How to complete this task: The records below are to be copied word for word, with every picture left out.
[Data excerpts — start]
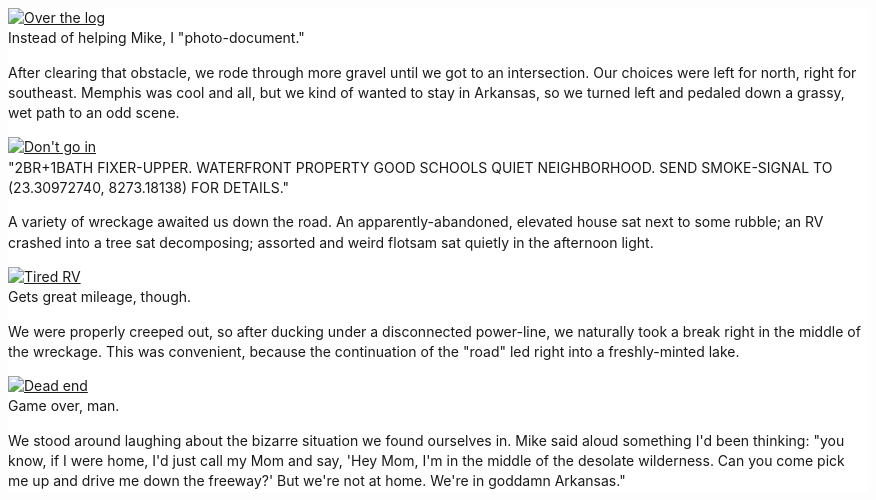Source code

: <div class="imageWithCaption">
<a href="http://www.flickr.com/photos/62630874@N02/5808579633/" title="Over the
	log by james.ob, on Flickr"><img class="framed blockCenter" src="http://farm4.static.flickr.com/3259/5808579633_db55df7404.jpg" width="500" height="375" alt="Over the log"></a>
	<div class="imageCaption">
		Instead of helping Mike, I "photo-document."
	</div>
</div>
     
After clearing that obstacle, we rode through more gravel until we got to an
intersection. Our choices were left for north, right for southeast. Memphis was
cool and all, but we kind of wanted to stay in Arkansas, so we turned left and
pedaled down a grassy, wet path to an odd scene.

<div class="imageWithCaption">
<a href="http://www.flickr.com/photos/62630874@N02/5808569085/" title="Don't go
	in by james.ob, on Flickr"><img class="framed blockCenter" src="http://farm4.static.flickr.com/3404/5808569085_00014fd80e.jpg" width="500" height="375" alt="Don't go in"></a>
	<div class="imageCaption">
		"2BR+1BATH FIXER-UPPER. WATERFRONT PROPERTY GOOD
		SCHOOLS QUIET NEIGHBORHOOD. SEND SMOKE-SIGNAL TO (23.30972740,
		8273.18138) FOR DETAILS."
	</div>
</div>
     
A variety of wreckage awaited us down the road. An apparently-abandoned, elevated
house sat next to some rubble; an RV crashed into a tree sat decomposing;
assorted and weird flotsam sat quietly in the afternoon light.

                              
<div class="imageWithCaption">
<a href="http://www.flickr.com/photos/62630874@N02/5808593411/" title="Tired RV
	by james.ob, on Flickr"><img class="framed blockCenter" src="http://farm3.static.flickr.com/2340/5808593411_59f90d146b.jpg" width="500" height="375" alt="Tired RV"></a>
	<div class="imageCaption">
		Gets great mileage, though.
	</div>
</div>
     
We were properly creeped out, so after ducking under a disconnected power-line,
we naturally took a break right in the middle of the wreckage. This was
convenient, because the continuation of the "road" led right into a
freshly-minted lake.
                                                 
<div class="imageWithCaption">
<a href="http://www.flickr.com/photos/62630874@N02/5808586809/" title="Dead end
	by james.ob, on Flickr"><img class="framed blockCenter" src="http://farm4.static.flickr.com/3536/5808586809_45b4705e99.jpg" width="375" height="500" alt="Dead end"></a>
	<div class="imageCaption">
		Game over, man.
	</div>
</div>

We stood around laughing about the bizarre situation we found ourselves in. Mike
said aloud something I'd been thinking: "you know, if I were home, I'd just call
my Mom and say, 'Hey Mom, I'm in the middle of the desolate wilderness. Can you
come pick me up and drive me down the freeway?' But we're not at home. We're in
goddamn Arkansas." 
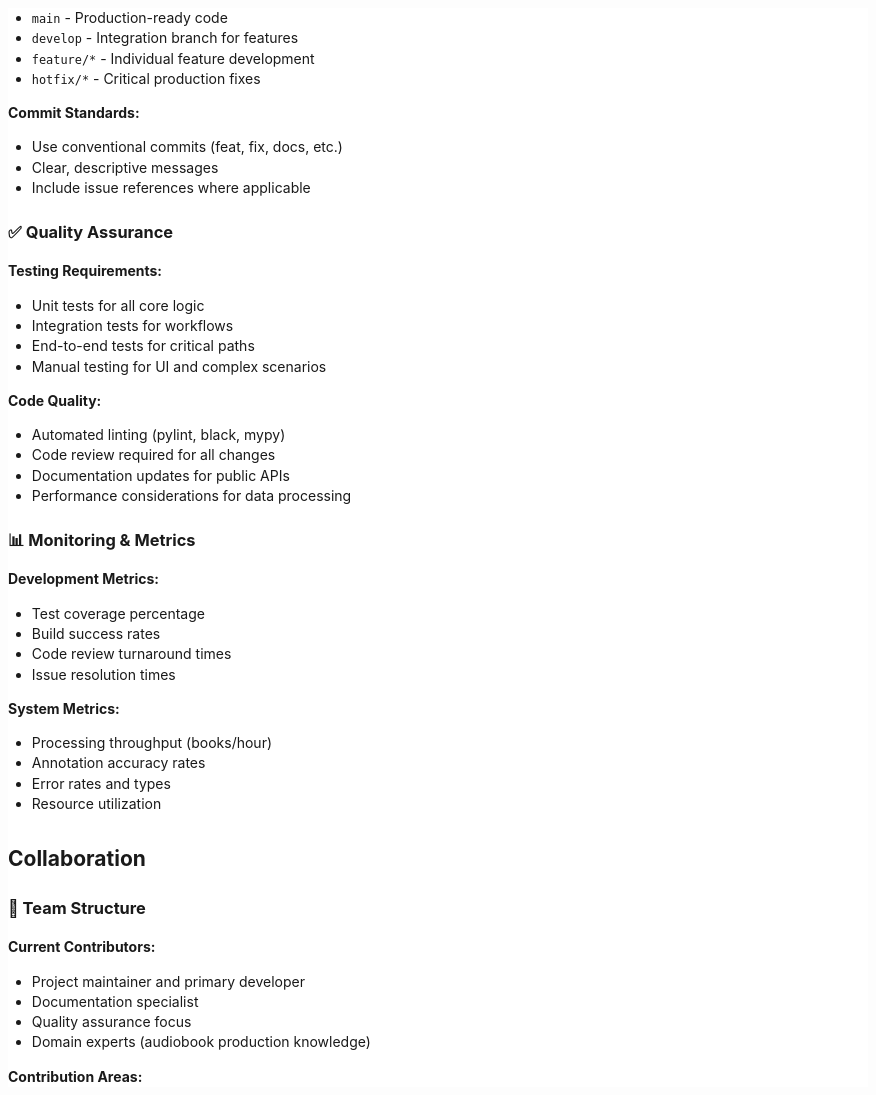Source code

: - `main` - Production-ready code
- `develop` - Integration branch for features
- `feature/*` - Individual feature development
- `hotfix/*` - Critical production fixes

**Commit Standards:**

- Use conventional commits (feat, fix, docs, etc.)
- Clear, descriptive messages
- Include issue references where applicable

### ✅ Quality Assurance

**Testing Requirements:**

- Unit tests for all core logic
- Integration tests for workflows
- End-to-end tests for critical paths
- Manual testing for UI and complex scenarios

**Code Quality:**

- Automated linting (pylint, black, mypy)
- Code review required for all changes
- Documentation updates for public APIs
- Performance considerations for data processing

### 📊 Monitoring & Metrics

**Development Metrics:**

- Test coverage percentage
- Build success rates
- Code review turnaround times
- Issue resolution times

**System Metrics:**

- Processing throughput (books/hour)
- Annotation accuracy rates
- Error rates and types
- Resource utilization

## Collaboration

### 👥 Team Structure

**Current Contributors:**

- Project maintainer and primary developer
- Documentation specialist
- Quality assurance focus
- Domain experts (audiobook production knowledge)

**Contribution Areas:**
[Data excerpts — finish]
Answer to this exercise:
Source code

: <div class="imageWithCaption">
<a href="http://www.flickr.com/photos/62630874@N02/5808579633/" title="Over the
	log by james.ob, on Flickr"><img class="framed blockCenter" src="http://farm4.static.flickr.com/3259/5808579633_db55df7404.jpg" width="500" height="375" alt="Over the log"></a>
	<div class="imageCaption">
		Instead of helping Mike, I "photo-document."
	</div>
</div>
     
After clearing that obstacle, we rode through more gravel until we got to an
intersection. Our choices were left for north, right for southeast. Memphis was
cool and all, but we kind of wanted to stay in Arkansas, so we turned left and
pedaled down a grassy, wet path to an odd scene.

<div class="imageWithCaption">
<a href="http://www.flickr.com/photos/62630874@N02/5808569085/" title="Don't go
	in by james.ob, on Flickr"><img class="framed blockCenter" src="http://farm4.static.flickr.com/3404/5808569085_00014fd80e.jpg" width="500" height="375" alt="Don't go in"></a>
	<div class="imageCaption">
		"2BR+1BATH FIXER-UPPER. WATERFRONT PROPERTY GOOD
		SCHOOLS QUIET NEIGHBORHOOD. SEND SMOKE-SIGNAL TO (23.30972740,
		8273.18138) FOR DETAILS."
	</div>
</div>
     
A variety of wreckage awaited us down the road. An apparently-abandoned, elevated
house sat next to some rubble; an RV crashed into a tree sat decomposing;
assorted and weird flotsam sat quietly in the afternoon light.

                              
<div class="imageWithCaption">
<a href="http://www.flickr.com/photos/62630874@N02/5808593411/" title="Tired RV
	by james.ob, on Flickr"><img class="framed blockCenter" src="http://farm3.static.flickr.com/2340/5808593411_59f90d146b.jpg" width="500" height="375" alt="Tired RV"></a>
	<div class="imageCaption">
		Gets great mileage, though.
	</div>
</div>
     
We were properly creeped out, so after ducking under a disconnected power-line,
we naturally took a break right in the middle of the wreckage. This was
convenient, because the continuation of the "road" led right into a
freshly-minted lake.
                                                 
<div class="imageWithCaption">
<a href="http://www.flickr.com/photos/62630874@N02/5808586809/" title="Dead end
	by james.ob, on Flickr"><img class="framed blockCenter" src="http://farm4.static.flickr.com/3536/5808586809_45b4705e99.jpg" width="375" height="500" alt="Dead end"></a>
	<div class="imageCaption">
		Game over, man.
	</div>
</div>

We stood around laughing about the bizarre situation we found ourselves in. Mike
said aloud something I'd been thinking: "you know, if I were home, I'd just call
my Mom and say, 'Hey Mom, I'm in the middle of the desolate wilderness. Can you
come pick me up and drive me down the freeway?' But we're not at home. We're in
goddamn Arkansas." 
Source code

: - `main` - Production-ready code
- `develop` - Integration branch for features
- `feature/*` - Individual feature development
- `hotfix/*` - Critical production fixes

**Commit Standards:**

- Use conventional commits (feat, fix, docs, etc.)
- Clear, descriptive messages
- Include issue references where applicable

### ✅ Quality Assurance

**Testing Requirements:**

- Unit tests for all core logic
- Integration tests for workflows
- End-to-end tests for critical paths
- Manual testing for UI and complex scenarios

**Code Quality:**

- Automated linting (pylint, black, mypy)
- Code review required for all changes
- Documentation updates for public APIs
- Performance considerations for data processing

### 📊 Monitoring & Metrics

**Development Metrics:**

- Test coverage percentage
- Build success rates
- Code review turnaround times
- Issue resolution times

**System Metrics:**

- Processing throughput (books/hour)
- Annotation accuracy rates
- Error rates and types
- Resource utilization

## Collaboration

### 👥 Team Structure

**Current Contributors:**

- Project maintainer and primary developer
- Documentation specialist
- Quality assurance focus
- Domain experts (audiobook production knowledge)

**Contribution Areas:**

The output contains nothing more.